Few municipal projects have conjured as much controversy and consternation in recent years than the Desert Discovery Center (DDC), proposed as a Valyrian Steel-like Visitor Center at the Gateway of the McDowell Sonoran Preserve.
Opponents have ransacked the purported rationale, even though form often gets in the way of their substance.
Supporters, largely the inheritors of the idea’s inertia, often tout the grand tourism benefits they think the DDC will mean. There are also those longing, and hoping, for Scottsdale’s next great thing.
This week proponents unveiled the latest design, touting the changes that had been made and how they listened to the community, as if that is something that shouldn’t have been done all along.
But alterations can’t alter something that is fundamentally flawed, and lesser than that which it seeks to accentuate. Allow us to invoke football to make our point. Patrick Peterson is the All-Pro Cornerback for the Arizona Cardinals. The other person playing that position on defense is always “the guy playing opposite Patrick Peterson.” He’s secondary, just like a man-made attraction pales next to the real thing.
Quite simply, no one is going to come to Scottsdale because of the Desert Discovery Center. Tourists will and do because of the Preserve itself. If people want a related man-made attraction Taliesin West is far more compelling and sits on the preserve’s edge just a short throw away. And it’s a far better location for the DDC too.
The DDC is also a knock-off of the Desert Botanical Garden in Phoenix. So the concept is not even inventive, or a more compelling version like New York City’s Highline Trail is compared to Paris’ Promenade Plantee, from which it was sparked. That’s why one-time calls for a Highline Trail down McDowell Road initially missed the mark. Replicating a project in New York was interesting but ultimately duplicative, and would have been less successful as a result. Extending the Indian Bend Wash or Papago Park would have been more distinctly Arizona.

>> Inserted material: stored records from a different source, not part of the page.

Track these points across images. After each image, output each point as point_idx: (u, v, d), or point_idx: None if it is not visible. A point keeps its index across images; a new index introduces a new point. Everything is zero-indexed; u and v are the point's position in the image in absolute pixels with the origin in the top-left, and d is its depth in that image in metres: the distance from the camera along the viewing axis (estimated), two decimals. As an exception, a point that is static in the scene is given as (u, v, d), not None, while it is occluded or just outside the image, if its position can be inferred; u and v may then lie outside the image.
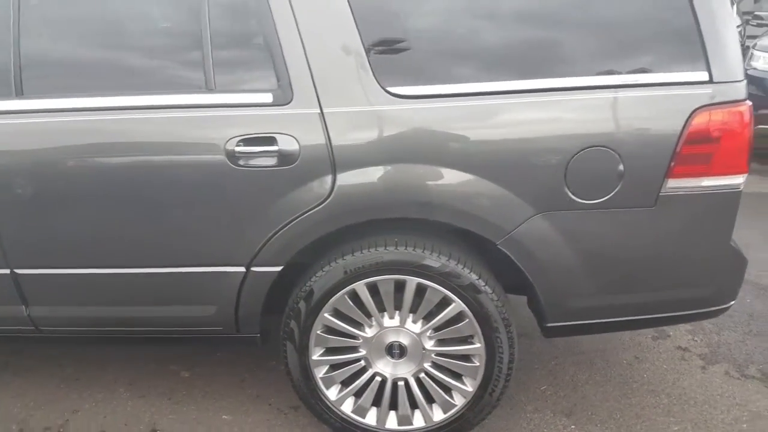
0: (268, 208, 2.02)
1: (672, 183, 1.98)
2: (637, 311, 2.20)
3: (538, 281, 2.10)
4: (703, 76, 1.94)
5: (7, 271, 2.16)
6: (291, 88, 1.96)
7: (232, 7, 1.99)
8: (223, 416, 2.49)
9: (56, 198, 2.06)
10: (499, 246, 2.05)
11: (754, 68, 5.91)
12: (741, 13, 8.61)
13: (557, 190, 1.98)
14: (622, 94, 1.94)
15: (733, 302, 2.24)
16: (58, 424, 2.42)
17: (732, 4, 8.31)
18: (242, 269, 2.10)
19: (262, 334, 2.28)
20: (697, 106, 1.93)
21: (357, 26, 1.94)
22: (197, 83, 2.00)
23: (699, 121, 1.93)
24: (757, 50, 6.08)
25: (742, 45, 6.10)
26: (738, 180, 2.00)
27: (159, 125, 2.02)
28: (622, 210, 2.00)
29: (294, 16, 1.94)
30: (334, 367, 2.24)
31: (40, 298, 2.22)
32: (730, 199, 2.02)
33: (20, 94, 2.03)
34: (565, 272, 2.08)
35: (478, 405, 2.23)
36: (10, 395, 2.60)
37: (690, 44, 1.93)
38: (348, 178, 1.98)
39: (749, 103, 1.98)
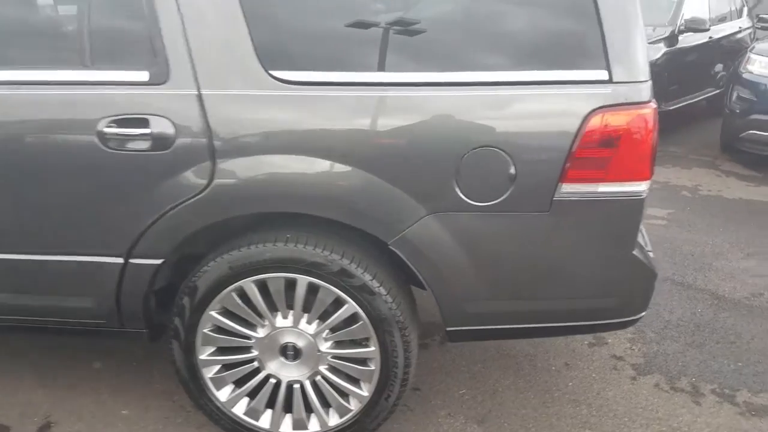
0: (143, 195, 1.91)
1: (566, 187, 1.85)
2: (537, 319, 2.08)
3: (432, 284, 1.98)
4: (603, 75, 1.81)
5: None
6: (168, 66, 1.84)
7: None
8: (122, 411, 2.41)
9: None
10: (390, 246, 1.93)
11: (750, 72, 5.70)
12: (755, 17, 8.30)
13: (448, 191, 1.86)
14: (514, 91, 1.82)
15: (642, 314, 2.12)
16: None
17: (743, 6, 8.05)
18: (120, 260, 2.00)
19: (154, 329, 2.18)
20: (593, 107, 1.80)
21: (241, 4, 1.82)
22: (71, 58, 1.89)
23: (595, 123, 1.80)
24: (754, 54, 5.87)
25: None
26: (639, 187, 1.87)
27: (29, 102, 1.91)
28: (516, 214, 1.88)
29: None
30: (227, 367, 2.15)
31: None
32: (631, 206, 1.89)
33: None
34: (460, 276, 1.96)
35: (374, 410, 2.13)
36: None
37: (590, 41, 1.79)
38: (228, 167, 1.87)
39: (654, 105, 1.84)
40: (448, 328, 2.08)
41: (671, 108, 6.38)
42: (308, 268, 1.95)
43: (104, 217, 1.96)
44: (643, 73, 1.82)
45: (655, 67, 5.95)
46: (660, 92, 6.10)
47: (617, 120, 1.81)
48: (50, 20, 1.99)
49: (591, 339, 2.92)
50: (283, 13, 1.84)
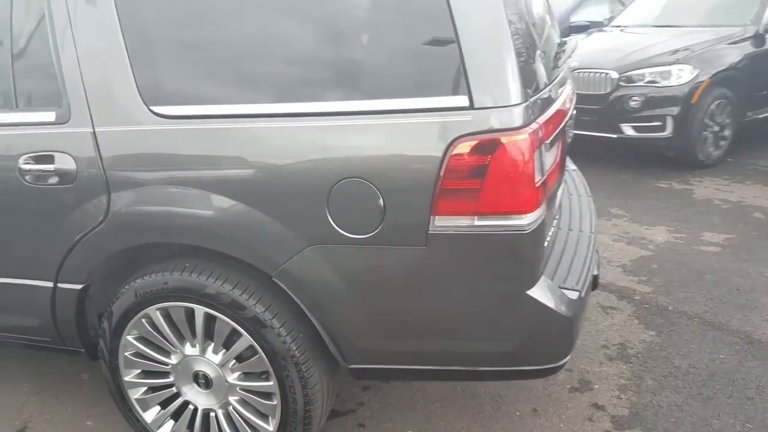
0: (58, 225, 2.05)
1: (440, 221, 1.72)
2: (434, 361, 1.94)
3: (318, 318, 1.92)
4: (463, 101, 1.66)
5: None
6: (69, 107, 1.97)
7: (28, 27, 2.03)
8: (87, 422, 2.58)
9: None
10: (274, 279, 1.90)
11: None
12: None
13: (323, 223, 1.79)
14: (375, 121, 1.72)
15: (561, 363, 1.89)
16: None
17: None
18: (50, 284, 2.16)
19: (93, 349, 2.32)
20: (456, 136, 1.66)
21: (126, 45, 1.89)
22: (7, 101, 2.09)
23: (459, 152, 1.66)
24: None
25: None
26: (520, 220, 1.68)
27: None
28: (392, 248, 1.77)
29: (72, 35, 1.93)
30: (153, 389, 2.23)
31: None
32: (514, 241, 1.71)
33: None
34: (343, 310, 1.89)
35: (288, 443, 2.09)
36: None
37: (449, 66, 1.66)
38: (120, 200, 1.95)
39: (531, 129, 1.65)
40: (349, 366, 1.99)
41: (760, 117, 5.61)
42: (202, 299, 1.98)
43: (33, 244, 2.13)
44: (513, 96, 1.64)
45: (736, 71, 5.29)
46: (746, 99, 5.44)
47: (481, 149, 1.65)
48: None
49: (575, 383, 2.64)
50: (161, 50, 1.89)
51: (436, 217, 1.71)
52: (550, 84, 1.96)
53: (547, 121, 1.80)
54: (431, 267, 1.77)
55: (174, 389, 2.19)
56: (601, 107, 5.36)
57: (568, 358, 1.91)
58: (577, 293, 1.93)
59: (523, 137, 1.64)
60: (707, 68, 5.19)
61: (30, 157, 2.02)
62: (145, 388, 2.23)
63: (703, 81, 5.14)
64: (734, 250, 3.84)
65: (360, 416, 2.49)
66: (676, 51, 5.32)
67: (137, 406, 2.24)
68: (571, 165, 3.14)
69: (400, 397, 2.59)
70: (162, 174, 1.91)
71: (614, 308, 3.25)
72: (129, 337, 2.13)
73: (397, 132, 1.71)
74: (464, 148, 1.65)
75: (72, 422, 2.58)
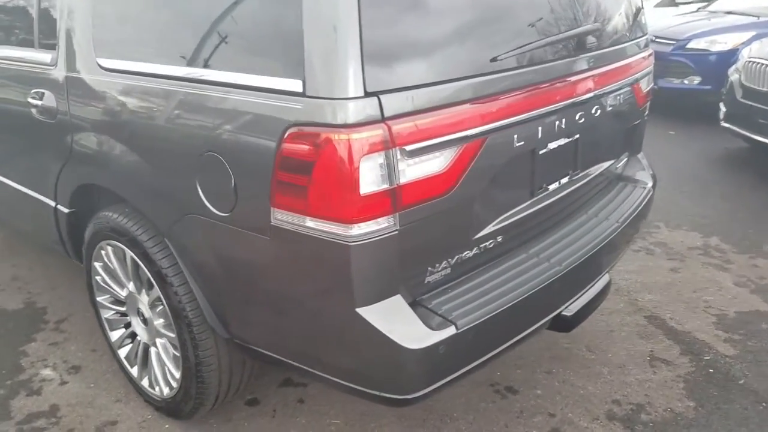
0: (50, 154, 2.36)
1: (278, 214, 1.59)
2: (294, 358, 1.84)
3: (198, 285, 1.95)
4: (297, 86, 1.47)
5: None
6: (57, 52, 2.23)
7: None
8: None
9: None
10: (165, 238, 1.97)
11: None
12: None
13: (194, 194, 1.79)
14: (228, 95, 1.64)
15: (408, 397, 1.64)
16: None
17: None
18: (53, 203, 2.50)
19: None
20: (289, 124, 1.49)
21: (93, 5, 2.08)
22: (30, 41, 2.43)
23: (291, 143, 1.50)
24: None
25: None
26: (342, 230, 1.48)
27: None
28: (244, 231, 1.70)
29: None
30: (119, 314, 2.49)
31: None
32: (339, 253, 1.51)
33: None
34: (213, 284, 1.89)
35: (184, 397, 2.19)
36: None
37: (293, 42, 1.47)
38: (78, 139, 2.18)
39: (370, 129, 1.42)
40: (225, 338, 2.00)
41: None
42: (128, 243, 2.13)
43: (41, 167, 2.49)
44: (353, 88, 1.41)
45: None
46: None
47: (308, 143, 1.47)
48: (20, 10, 2.57)
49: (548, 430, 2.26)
50: (112, 6, 2.02)
51: (274, 209, 1.59)
52: (479, 75, 1.66)
53: (423, 120, 1.52)
54: (273, 259, 1.67)
55: (127, 318, 2.42)
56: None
57: (419, 393, 1.65)
58: (452, 328, 1.65)
59: (356, 136, 1.42)
60: None
61: (34, 92, 2.34)
62: (112, 312, 2.50)
63: None
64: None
65: (305, 393, 2.47)
66: None
67: (106, 325, 2.52)
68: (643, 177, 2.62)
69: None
70: (98, 121, 2.08)
71: (667, 362, 2.66)
72: (96, 264, 2.40)
73: (243, 110, 1.62)
74: (294, 138, 1.49)
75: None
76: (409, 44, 1.53)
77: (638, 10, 2.42)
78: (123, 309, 2.42)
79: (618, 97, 2.27)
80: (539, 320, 1.94)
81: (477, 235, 1.82)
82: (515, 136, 1.78)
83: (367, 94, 1.43)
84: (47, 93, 2.27)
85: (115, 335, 2.51)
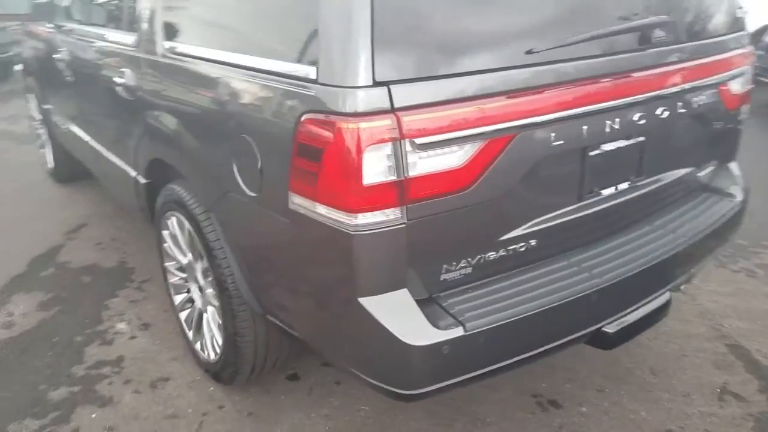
0: (130, 129, 2.56)
1: (294, 198, 1.62)
2: (308, 338, 1.87)
3: (237, 261, 2.02)
4: (312, 72, 1.48)
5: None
6: (138, 33, 2.42)
7: None
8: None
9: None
10: (210, 213, 2.06)
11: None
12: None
13: (231, 173, 1.87)
14: (256, 79, 1.68)
15: (412, 392, 1.61)
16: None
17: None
18: (134, 173, 2.71)
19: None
20: (305, 110, 1.51)
21: None
22: (121, 23, 2.63)
23: (305, 129, 1.52)
24: None
25: None
26: (346, 219, 1.47)
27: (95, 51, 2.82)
28: (269, 211, 1.74)
29: None
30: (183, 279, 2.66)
31: None
32: (342, 241, 1.50)
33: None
34: (249, 261, 1.98)
35: (224, 364, 2.31)
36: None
37: (308, 27, 1.48)
38: (150, 118, 2.34)
39: (379, 118, 1.40)
40: (264, 316, 2.06)
41: None
42: (186, 215, 2.26)
43: (124, 137, 2.70)
44: (363, 76, 1.39)
45: None
46: None
47: (319, 130, 1.47)
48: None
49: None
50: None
51: (291, 194, 1.61)
52: (506, 68, 1.58)
53: (438, 113, 1.47)
54: (290, 242, 1.70)
55: (188, 284, 2.57)
56: None
57: (421, 391, 1.61)
58: (459, 329, 1.59)
59: (362, 125, 1.41)
60: None
61: (121, 71, 2.54)
62: (176, 277, 2.67)
63: None
64: None
65: (342, 375, 2.51)
66: None
67: (171, 289, 2.70)
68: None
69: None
70: (163, 101, 2.22)
71: (739, 397, 2.40)
72: (164, 232, 2.57)
73: (267, 95, 1.66)
74: (308, 125, 1.51)
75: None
76: (427, 34, 1.48)
77: (731, 5, 2.17)
78: (185, 275, 2.57)
79: (697, 99, 2.05)
80: (570, 334, 1.82)
81: (504, 236, 1.73)
82: (552, 134, 1.67)
83: (377, 84, 1.41)
84: (129, 72, 2.46)
85: (177, 299, 2.68)
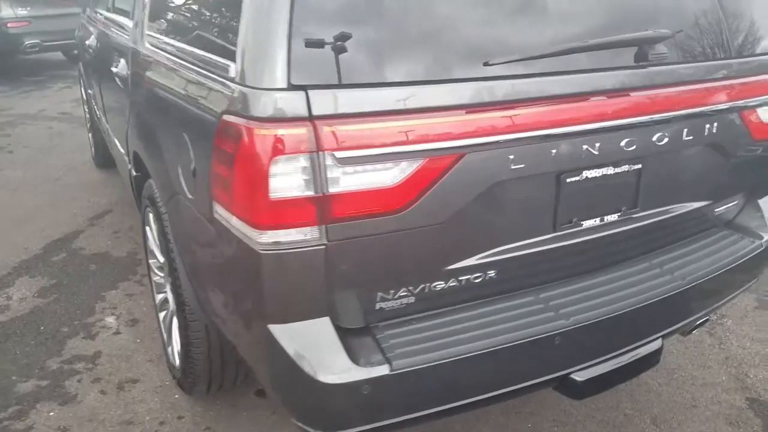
0: (123, 119, 2.51)
1: (216, 207, 1.50)
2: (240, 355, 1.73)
3: (182, 266, 1.93)
4: (232, 69, 1.35)
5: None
6: (134, 20, 2.39)
7: None
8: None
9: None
10: (166, 215, 1.99)
11: None
12: None
13: (177, 173, 1.77)
14: (192, 74, 1.59)
15: None
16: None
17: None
18: (130, 165, 2.65)
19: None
20: (223, 110, 1.38)
21: None
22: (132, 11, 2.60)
23: (221, 131, 1.39)
24: None
25: None
26: (253, 234, 1.33)
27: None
28: (199, 217, 1.63)
29: None
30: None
31: None
32: (253, 260, 1.36)
33: None
34: (189, 268, 1.88)
35: (183, 372, 2.22)
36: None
37: (235, 21, 1.36)
38: (131, 110, 2.29)
39: (286, 130, 1.27)
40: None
41: None
42: (155, 214, 2.19)
43: (120, 127, 2.66)
44: (279, 78, 1.25)
45: None
46: None
47: (231, 133, 1.33)
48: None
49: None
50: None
51: (214, 201, 1.49)
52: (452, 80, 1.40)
53: (367, 125, 1.32)
54: (217, 253, 1.58)
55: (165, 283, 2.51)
56: None
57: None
58: (385, 367, 1.42)
59: (268, 132, 1.27)
60: None
61: (116, 60, 2.51)
62: (157, 276, 2.61)
63: None
64: None
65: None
66: None
67: (154, 288, 2.65)
68: None
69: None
70: (138, 92, 2.16)
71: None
72: (147, 228, 2.52)
73: (200, 94, 1.55)
74: (224, 127, 1.38)
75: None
76: (358, 35, 1.32)
77: (753, 23, 1.88)
78: (162, 274, 2.51)
79: (709, 127, 1.79)
80: (526, 379, 1.61)
81: (452, 266, 1.54)
82: (511, 156, 1.47)
83: (292, 87, 1.27)
84: (122, 61, 2.42)
85: (158, 298, 2.62)
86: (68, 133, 6.00)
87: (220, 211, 1.47)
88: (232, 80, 1.37)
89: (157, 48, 1.96)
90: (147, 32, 2.10)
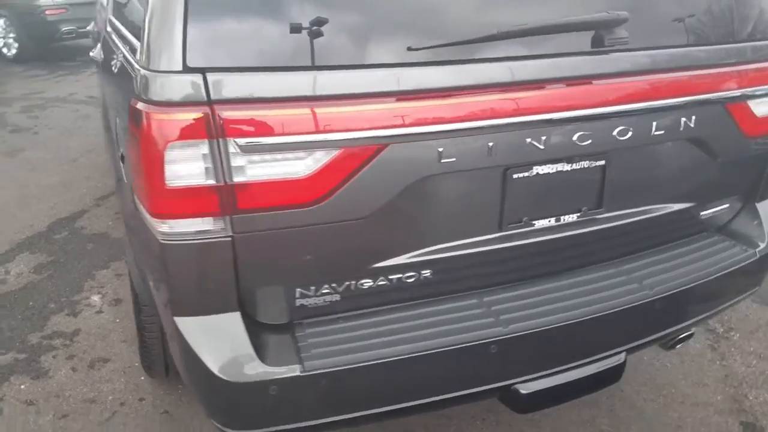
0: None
1: (133, 192, 1.43)
2: None
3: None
4: (140, 53, 1.30)
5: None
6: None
7: None
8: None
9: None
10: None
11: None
12: None
13: (119, 157, 1.72)
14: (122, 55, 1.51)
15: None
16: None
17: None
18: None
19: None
20: (132, 94, 1.33)
21: None
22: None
23: (130, 114, 1.32)
24: None
25: None
26: (155, 224, 1.28)
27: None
28: (130, 203, 1.57)
29: None
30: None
31: None
32: (156, 250, 1.31)
33: None
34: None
35: (142, 356, 2.21)
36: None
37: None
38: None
39: (181, 115, 1.20)
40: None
41: None
42: (118, 196, 2.17)
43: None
44: (172, 60, 1.18)
45: None
46: None
47: (136, 117, 1.27)
48: None
49: None
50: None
51: (133, 186, 1.44)
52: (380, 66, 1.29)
53: (274, 111, 1.23)
54: (140, 239, 1.51)
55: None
56: None
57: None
58: (296, 367, 1.35)
59: (162, 117, 1.20)
60: None
61: (98, 46, 2.49)
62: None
63: None
64: None
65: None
66: None
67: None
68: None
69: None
70: (102, 77, 2.13)
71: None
72: (122, 210, 2.51)
73: (123, 74, 1.48)
74: (131, 110, 1.31)
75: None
76: (264, 14, 1.24)
77: (747, 4, 1.69)
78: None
79: (687, 120, 1.63)
80: (456, 389, 1.51)
81: (379, 264, 1.45)
82: (440, 149, 1.36)
83: (188, 70, 1.19)
84: (98, 46, 2.41)
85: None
86: (94, 116, 6.11)
87: (135, 199, 1.42)
88: (138, 62, 1.31)
89: (112, 31, 1.93)
90: (109, 16, 2.07)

Lastly, eating up so much tourism tax money, not to mention preserve tax funds, diverts from more impactful projects and opportunities down the road. There is only so much money available. You always want to hit home runs with the use of such funds but base hits, especially when they are distinct concepts like the Museum of the West, are OK too.
In recent days DDC supporters talk a lot about how much enthusiasm and support they are now receiving. So why not make it easier on your supporters on the City Council and support a public vote? If that which you say is true win at the ballot box just as hockey arenas and preserve taxes did in Scottsdale. Or spring training stadiums, water parks, conference centers and Bass Pro subsidies have in Mesa. Winning a public vote would also give the project clear validation and momentum that would always be lacking without one. There should be nothing to be afraid of, unless you know that taxpayers are likely to go Patrick Peterson and intercept the notion.